Problem statement
The entries are to be output once more, word for word.

(Beginning of Recorded data)

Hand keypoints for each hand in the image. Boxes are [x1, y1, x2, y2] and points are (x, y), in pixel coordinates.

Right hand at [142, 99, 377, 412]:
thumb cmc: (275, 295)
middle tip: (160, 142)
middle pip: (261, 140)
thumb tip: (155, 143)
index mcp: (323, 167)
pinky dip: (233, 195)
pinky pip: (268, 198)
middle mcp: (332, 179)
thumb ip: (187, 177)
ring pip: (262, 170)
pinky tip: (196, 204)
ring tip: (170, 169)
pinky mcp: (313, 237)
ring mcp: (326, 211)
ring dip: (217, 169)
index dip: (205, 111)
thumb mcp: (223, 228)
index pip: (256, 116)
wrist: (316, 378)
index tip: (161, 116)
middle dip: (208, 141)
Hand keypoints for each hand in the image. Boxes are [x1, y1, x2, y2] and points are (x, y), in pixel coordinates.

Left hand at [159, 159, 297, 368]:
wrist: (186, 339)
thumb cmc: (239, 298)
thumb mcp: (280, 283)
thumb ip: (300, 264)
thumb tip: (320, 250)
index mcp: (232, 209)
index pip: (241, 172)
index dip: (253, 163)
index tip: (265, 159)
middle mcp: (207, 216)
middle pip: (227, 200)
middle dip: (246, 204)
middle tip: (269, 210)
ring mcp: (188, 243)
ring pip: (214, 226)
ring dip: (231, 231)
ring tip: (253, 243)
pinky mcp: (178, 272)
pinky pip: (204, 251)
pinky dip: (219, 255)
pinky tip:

(End of Recorded data)

Exercise answer
Hand keypoints for each hand in the image. Boxes are [x1, y1, x2, y2] and points are (x, y), in pixel coordinates.

Right hand at [142, 99, 377, 412]:
thumb cmc: (275, 295)
middle tip: (160, 142)
middle pip: (261, 140)
thumb tip: (155, 143)
index mcp: (323, 167)
pinky dip: (233, 195)
pinky pip: (268, 198)
middle mcp: (332, 179)
thumb ip: (187, 177)
ring pip: (262, 170)
pinky tip: (196, 204)
ring tip: (170, 169)
pinky mcp: (313, 237)
ring mcp: (326, 211)
ring dip: (217, 169)
index dip: (205, 111)
thumb mcp: (223, 228)
index pip: (256, 116)
wrist: (316, 378)
index tip: (161, 116)
middle dip: (208, 141)
Hand keypoints for each hand in the image. Boxes are [x1, y1, x2, y2] and points are (x, y), in pixel coordinates.

Left hand at [159, 159, 297, 368]:
wrist: (186, 339)
thumb cmc: (239, 298)
thumb mcp: (280, 283)
thumb ip: (300, 264)
thumb tip: (320, 250)
index mcp: (232, 209)
index pip: (241, 172)
index dip: (253, 163)
index tip: (265, 159)
middle mcp: (207, 216)
middle pip: (227, 200)
middle dip: (246, 204)
middle tip: (269, 210)
ring mcp: (188, 243)
ring pip: (214, 226)
ring dip: (231, 231)
ring tip: (253, 243)
pinky mcp: (178, 272)
pinky pip: (204, 251)
pinky dip: (219, 255)
pinky tip:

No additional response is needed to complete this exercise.